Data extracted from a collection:

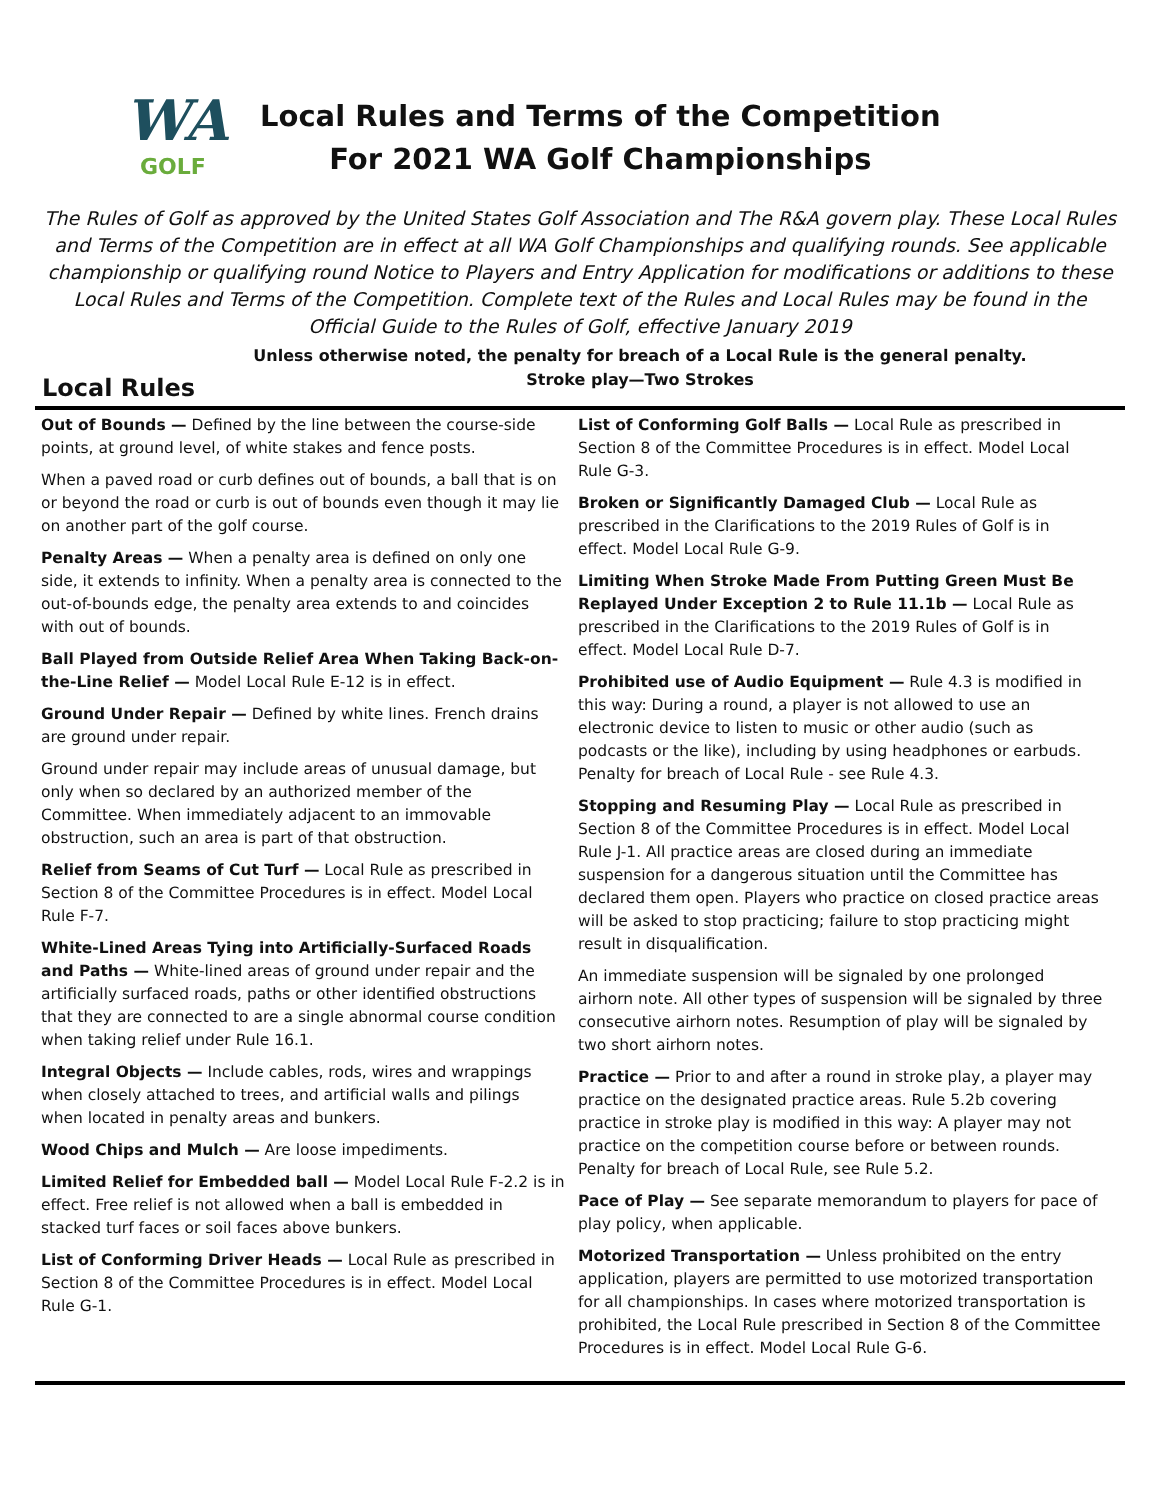WA
GOLF
Local Rules and Terms of the Competition
For 2021 WA Golf Championships
The Rules of Golf as approved by the United States Golf Association and The R&A govern play. These Local Rules and Terms of the Competition are in effect at all WA Golf Championships and qualifying rounds. See applicable championship or qualifying round Notice to Players and Entry Application for modifications or additions to these Local Rules and Terms of the Competition. Complete text of the Rules and Local Rules may be found in the Official Guide to the Rules of Golf, effective January 2019
Unless otherwise noted, the penalty for breach of a Local Rule is the general penalty.
Stroke play—Two Strokes
Local Rules
Out of Bounds — Defined by the line between the course-side points, at ground level, of white stakes and fence posts.
When a paved road or curb defines out of bounds, a ball that is on or beyond the road or curb is out of bounds even though it may lie on another part of the golf course.
Penalty Areas — When a penalty area is defined on only one side, it extends to infinity. When a penalty area is connected to the out-of-bounds edge, the penalty area extends to and coincides with out of bounds.
Ball Played from Outside Relief Area When Taking Back-on-the-Line Relief — Model Local Rule E-12 is in effect.
Ground Under Repair — Defined by white lines. French drains are ground under repair.
Ground under repair may include areas of unusual damage, but only when so declared by an authorized member of the Committee. When immediately adjacent to an immovable obstruction, such an area is part of that obstruction.
Relief from Seams of Cut Turf — Local Rule as prescribed in Section 8 of the Committee Procedures is in effect. Model Local Rule F-7.
White-Lined Areas Tying into Artificially-Surfaced Roads and Paths — White-lined areas of ground under repair and the artificially surfaced roads, paths or other identified obstructions that they are connected to are a single abnormal course condition when taking relief under Rule 16.1.
Integral Objects — Include cables, rods, wires and wrappings when closely attached to trees, and artificial walls and pilings when located in penalty areas and bunkers.
Wood Chips and Mulch — Are loose impediments.
Limited Relief for Embedded ball — Model Local Rule F-2.2 is in effect. Free relief is not allowed when a ball is embedded in stacked turf faces or soil faces above bunkers.
List of Conforming Driver Heads — Local Rule as prescribed in Section 8 of the Committee Procedures is in effect. Model Local Rule G-1.
List of Conforming Golf Balls — Local Rule as prescribed in Section 8 of the Committee Procedures is in effect. Model Local Rule G-3.
Broken or Significantly Damaged Club — Local Rule as prescribed in the Clarifications to the 2019 Rules of Golf is in effect. Model Local Rule G-9.
Limiting When Stroke Made From Putting Green Must Be Replayed Under Exception 2 to Rule 11.1b — Local Rule as prescribed in the Clarifications to the 2019 Rules of Golf is in effect. Model Local Rule D-7.
Prohibited use of Audio Equipment — Rule 4.3 is modified in this way: During a round, a player is not allowed to use an electronic device to listen to music or other audio (such as podcasts or the like), including by using headphones or earbuds. Penalty for breach of Local Rule - see Rule 4.3.
Stopping and Resuming Play — Local Rule as prescribed in Section 8 of the Committee Procedures is in effect. Model Local Rule J-1. All practice areas are closed during an immediate suspension for a dangerous situation until the Committee has declared them open. Players who practice on closed practice areas will be asked to stop practicing; failure to stop practicing might result in disqualification.
An immediate suspension will be signaled by one prolonged airhorn note. All other types of suspension will be signaled by three consecutive airhorn notes. Resumption of play will be signaled by two short airhorn notes.
Practice — Prior to and after a round in stroke play, a player may practice on the designated practice areas. Rule 5.2b covering practice in stroke play is modified in this way: A player may not practice on the competition course before or between rounds. Penalty for breach of Local Rule, see Rule 5.2.
Pace of Play — See separate memorandum to players for pace of play policy, when applicable.
Motorized Transportation — Unless prohibited on the entry application, players are permitted to use motorized transportation for all championships. In cases where motorized transportation is prohibited, the Local Rule prescribed in Section 8 of the Committee Procedures is in effect. Model Local Rule G-6.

Task description – Given the records above, return exactly the lines starting at the line containing "White-Lined Areas Tying" and ending at the line containing "Limited Relief for", including both.

Response area –
White-Lined Areas Tying into Artificially-Surfaced Roads and Paths — White-lined areas of ground under repair and the artificially surfaced roads, paths or other identified obstructions that they are connected to are a single abnormal course condition when taking relief under Rule 16.1.
Integral Objects — Include cables, rods, wires and wrappings when closely attached to trees, and artificial walls and pilings when located in penalty areas and bunkers.
Wood Chips and Mulch — Are loose impediments.
Limited Relief for Embedded ball — Model Local Rule F-2.2 is in effect. Free relief is not allowed when a ball is embedded in stacked turf faces or soil faces above bunkers.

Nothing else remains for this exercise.